• _DOCUMENT EXCERPT_:
begin

The trend overall is for more integrated, technical and velocity-driven solutions for all 3PLs. Web-based inventory tracking and event management are necessities. In recent research done by Armstrong & Associates on the VAWD segment, the most requested value-added services were reverse logistics, vendor/inventory management and customization/subassembly. With regard to transportation value-adds, the major requirements are for international transportation/ customs brokerage assistance, expanded IT/visibility and domestic transportation network management. These value-added preferences reflect the global trends to overseas outsourcing, longer supply chains and better information control.
The ranks of these global players will continue to concentrate in the near future. Three important trends are driving this path to fewer and larger global 3PLs:
1. The world's largest manufacturers and retailers have solidly adopted the logistics outsourcing concept, and they prefer to do business with other larger companies, including their 3PLs.
2. While more and more manufacturing, sourcing and other supply chain activities are happening in places like China, India, Latin America and other emerging markets, required logistics capabilities often do not yet exist in these regions. The Global 1000 companies operating in these markets want global logistics providers that can expand operations wherever they are needed and move from region to region as manufacturing sources change.
3. To quickly grow in size, capability and geographic reach, global 3PLs must expand by acquisition. The big 3Pls that intend to be among the handful of truly global players are under great pressure to eat or be eaten by their competition.
Bigger is Better
Global corporations increasingly want single points of contact for their outsourced logistics. For example, a few years ago, General Motors formed Vector, a logistics management company that it jointly owns with CNF Inc., the parent of Con-Way Transportation, Menlo Worldwide and its subsidiary, Menlo Logistics. This so-called 4PL runs much of GM's supply chain in the U.S., but the actual logistics operations have been subcontracted to other 3PLs, including TNT North America, Penske and several others. The logistics subcontractors are doing the inbound materials management, dedicated contract carriage, cross-docking and other logistics tasks, but Vector is GM's one point of contact.

end

• _REQUIRED ACTIONS_:
a) Translate the following sentence from the third-party logistics passage into Spanish: "Global corporations increasingly want single points of contact for their outsourced logistics."
b) Reproduce the portion of the third-party logistics passage starting at "3. To quickly" and ending at "by their competition.".
c) According to the third-party logistics passage, with which company does General Motors jointly own Vector?

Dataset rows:

begin

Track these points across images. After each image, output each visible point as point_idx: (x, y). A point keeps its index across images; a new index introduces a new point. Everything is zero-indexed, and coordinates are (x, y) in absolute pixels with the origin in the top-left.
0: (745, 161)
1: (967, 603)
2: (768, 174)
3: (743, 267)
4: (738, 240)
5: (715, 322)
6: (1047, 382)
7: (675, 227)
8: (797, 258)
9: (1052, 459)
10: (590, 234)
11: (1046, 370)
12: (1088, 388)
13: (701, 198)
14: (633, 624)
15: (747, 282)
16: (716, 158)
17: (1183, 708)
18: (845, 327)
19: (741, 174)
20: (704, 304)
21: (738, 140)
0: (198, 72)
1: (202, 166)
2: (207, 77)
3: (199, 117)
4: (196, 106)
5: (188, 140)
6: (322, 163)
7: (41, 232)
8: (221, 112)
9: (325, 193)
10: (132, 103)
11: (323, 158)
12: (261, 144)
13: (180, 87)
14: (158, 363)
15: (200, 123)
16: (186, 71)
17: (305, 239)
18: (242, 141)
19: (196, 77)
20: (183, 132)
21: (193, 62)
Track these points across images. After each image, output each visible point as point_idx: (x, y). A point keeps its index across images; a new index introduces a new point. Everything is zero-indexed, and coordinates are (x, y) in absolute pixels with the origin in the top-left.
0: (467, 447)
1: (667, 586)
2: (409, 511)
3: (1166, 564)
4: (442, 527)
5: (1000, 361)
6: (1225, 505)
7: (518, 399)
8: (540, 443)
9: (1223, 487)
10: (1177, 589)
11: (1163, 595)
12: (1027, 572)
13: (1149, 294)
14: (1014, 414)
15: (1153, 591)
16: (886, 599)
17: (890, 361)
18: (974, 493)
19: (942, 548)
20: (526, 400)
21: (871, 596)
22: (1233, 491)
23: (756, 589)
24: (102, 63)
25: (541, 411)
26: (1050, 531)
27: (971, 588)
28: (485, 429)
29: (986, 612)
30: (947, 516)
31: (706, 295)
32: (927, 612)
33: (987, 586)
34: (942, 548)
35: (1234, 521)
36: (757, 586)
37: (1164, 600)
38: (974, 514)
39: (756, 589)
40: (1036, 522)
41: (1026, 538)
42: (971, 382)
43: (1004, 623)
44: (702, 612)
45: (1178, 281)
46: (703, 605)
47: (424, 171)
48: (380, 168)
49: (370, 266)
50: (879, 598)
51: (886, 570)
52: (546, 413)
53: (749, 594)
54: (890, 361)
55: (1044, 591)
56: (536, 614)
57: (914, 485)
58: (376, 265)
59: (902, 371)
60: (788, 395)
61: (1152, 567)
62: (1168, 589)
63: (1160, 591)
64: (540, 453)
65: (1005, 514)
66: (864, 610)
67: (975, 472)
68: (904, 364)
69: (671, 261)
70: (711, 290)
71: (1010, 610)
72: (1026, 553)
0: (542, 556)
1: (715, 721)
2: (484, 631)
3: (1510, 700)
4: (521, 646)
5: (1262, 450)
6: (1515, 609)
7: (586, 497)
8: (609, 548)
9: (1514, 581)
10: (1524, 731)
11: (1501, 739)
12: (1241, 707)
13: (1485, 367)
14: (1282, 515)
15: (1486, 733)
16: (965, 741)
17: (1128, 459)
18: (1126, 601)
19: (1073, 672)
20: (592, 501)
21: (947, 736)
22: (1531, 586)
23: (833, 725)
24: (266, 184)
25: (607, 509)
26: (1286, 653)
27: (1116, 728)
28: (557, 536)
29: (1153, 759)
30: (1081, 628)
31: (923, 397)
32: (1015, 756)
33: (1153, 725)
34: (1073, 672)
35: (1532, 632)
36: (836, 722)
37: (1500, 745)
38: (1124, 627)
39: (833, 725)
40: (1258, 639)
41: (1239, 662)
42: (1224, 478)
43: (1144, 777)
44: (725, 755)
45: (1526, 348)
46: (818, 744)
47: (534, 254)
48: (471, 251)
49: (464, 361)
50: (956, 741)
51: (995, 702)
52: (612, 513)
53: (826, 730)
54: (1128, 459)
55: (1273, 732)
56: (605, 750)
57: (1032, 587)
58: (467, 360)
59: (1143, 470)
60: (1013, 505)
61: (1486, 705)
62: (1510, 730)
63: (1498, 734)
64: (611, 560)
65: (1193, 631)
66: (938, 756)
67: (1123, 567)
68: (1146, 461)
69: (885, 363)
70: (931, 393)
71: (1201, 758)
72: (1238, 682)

end

• _RESPONSES PER TASK_:
a) Las corporaciones globales quieren cada vez más puntos de contacto únicos para su logística subcontratada.

b)
3. To quickly grow in size, capability and geographic reach, global 3PLs must expand by acquisition. The big 3Pls that intend to be among the handful of truly global players are under great pressure to eat or be eaten by their competition.

c) CNF Inc.